The real question with prayer book revision is “how much will the latte’s in the narthex cost when the evangelical hipsters salivating over your nifty old building move in?”
The Living Church is producing an excellent series of well-reasoned articles on the move to revise the Episcopal Church’s 1979 Book of Common Prayer. While there are many solid reasons to put the kibosh on prayer book revision, here is one I have not seen: It would be nice to keep some of our beautiful buildings for our own use.
If there is one thing we Episcopalians are good at it is building tasteful, lovely churches. Some of them even still have enough people in them to stay open. I fear prayer book revision will end that for several thousand of our 6500 remaining parishes and missions.
Consider the following: The median average Sunday attendance in an Episcopal Church is now 58 people per Sunday. To most Christians fifty-eight people doesn’t sound as much like a church as the neighborhood small group they are a part of. In 2015, the most recent year data is available for, we were down yet another 20,000 in total Sunday attendance to 579,000 per week. An old priest once told me, “No matter how good a new prayer book is 100,000 Episcopalians leave every time we revise it.” Does anyone think we have another 100,000 of us to peel off?

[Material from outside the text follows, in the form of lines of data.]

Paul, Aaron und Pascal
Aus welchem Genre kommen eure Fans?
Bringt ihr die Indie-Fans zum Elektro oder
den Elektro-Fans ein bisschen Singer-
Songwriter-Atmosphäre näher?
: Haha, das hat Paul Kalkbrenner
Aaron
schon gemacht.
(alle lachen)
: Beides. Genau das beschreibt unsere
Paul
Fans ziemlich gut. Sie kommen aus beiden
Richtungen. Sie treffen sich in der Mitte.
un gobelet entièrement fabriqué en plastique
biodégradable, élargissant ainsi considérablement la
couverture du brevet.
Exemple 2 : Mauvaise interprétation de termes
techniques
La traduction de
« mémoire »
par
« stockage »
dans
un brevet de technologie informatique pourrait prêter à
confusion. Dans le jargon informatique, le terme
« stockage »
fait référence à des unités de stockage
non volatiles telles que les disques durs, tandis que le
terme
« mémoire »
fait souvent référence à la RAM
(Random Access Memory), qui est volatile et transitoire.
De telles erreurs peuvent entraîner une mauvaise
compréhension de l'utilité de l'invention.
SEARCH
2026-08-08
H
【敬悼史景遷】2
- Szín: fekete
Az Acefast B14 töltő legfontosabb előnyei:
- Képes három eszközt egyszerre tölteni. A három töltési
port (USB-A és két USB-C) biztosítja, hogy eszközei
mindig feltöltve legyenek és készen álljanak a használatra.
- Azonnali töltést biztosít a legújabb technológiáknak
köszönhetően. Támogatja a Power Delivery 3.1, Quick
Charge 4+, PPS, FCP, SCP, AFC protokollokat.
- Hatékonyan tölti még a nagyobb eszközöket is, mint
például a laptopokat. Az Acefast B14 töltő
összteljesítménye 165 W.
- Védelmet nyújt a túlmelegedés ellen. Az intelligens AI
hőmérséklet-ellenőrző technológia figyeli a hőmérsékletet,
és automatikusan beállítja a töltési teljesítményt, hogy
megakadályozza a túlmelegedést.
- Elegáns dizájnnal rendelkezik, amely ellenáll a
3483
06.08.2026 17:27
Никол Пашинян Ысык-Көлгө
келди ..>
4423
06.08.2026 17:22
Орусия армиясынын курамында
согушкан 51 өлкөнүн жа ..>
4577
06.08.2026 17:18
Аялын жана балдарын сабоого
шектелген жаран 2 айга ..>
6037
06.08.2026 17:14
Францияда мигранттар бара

For the benefit of non-Anglican readers, prayer book revision is the biggest of issues because our prayers express and shape our theology. We are together, not on a doctrinal statements (like Evangelicals) or behind a teaching magisterium (like Catholics), but on praying the same words. This makes prayer book revision Anglicanism’s third rail. Grabbing a third rail seems to most folk an ill-advised behavior. Anglicans, however, seem to love the feeling of power it brings.
Why is prayer book revision such a bad idea? First, it is insider baseball. It takes even its staunchest advocates off of mission and distracts us with futzing over words. Second, rewriting prayers has the effect of rewriting our theology. That always leaves a significant group disgruntled and disenfranchised. This is why revision has historically resulted in schism and defections. If there has ever been a time in our collective life that we have needed to let things breathe, after the sea changes in our church over the last decade, now is that time. I am not trying to throw shade, but here is the painful truth: prayer book revision is how old men (and women) institutionalize their schisms…why do you think the ACNA’s Bob Duncan was so hot that the departing churches have their own prayer book before he retired!
And if you think the last decade in which we lost 24% of our attendance was bad, we have not yet begun to see the emptying of our parishes that will happen if a version of the prayerbook revision advocates (including some members of the Standing Commission on Liturgy and Music) are telegraphing they want for our future. What sorts of changes are being discussed? Do you like the creed? (Get over it.) Confessing your sins? (Get over that too – sin is now institutional rather than personal.) God? (You get a new one of those as well: Parent, Child, and Spirit. The only member of the Holy Trinity with a gender is the Holy Spirit who goes from neuter to feminine.) All of these will redefine the faith of episcopalians in a way that departs from Scripture, Nicaea, and all other orthodox Christian bodies on the planet. The whole point of a prayer book is that it is the Bible reorganized for public worship. That will no longer be true if the reasons bandied about and the conclusions hinted at come to pass. If we make this collective slide from orthodoxy, many will simply and quietly back down the ladder and go play in another playground.
It takes three triennial General Conventions to pass a new prayer book. The clock is now ticking…
When the nine years of sand in the hour glass runs out and the new prayerbooks are delivered will the result be what the revisionists hope, a heady new era of growth? Or is my old priest friend right, prayer book revision will be the mine that finishes sinking our Episcopal Church, a boat that has been taking on the waters of numerical decline for more than a decade.
If there is a silver lining it is that perhaps other churches will be blessed by our self-destructive inability to keep our hands off of the high voltage. That is where our hipster evangelical friends come in. While the suburban megachurch struggles alongside of us, there are hipster churches melding our sense of place with a robust proclamation of the Gospel, social action, and even a desire to meld historic liturgy with culturally relevant forms. Ancient words and symbols and cultural accessibility – It sounds like what our best churches in the last generation were doing.
One hundred thousand people only represents about 15 people per church. Unfortunately, the ones who disappear when orthodoxy becomes unfashionable tend to also be the ones who tithe, so the 17% estimated decline probably represents double that as a percentage of your budget.
Which is another way of saying, “Would you like that in tall, grande or venti?”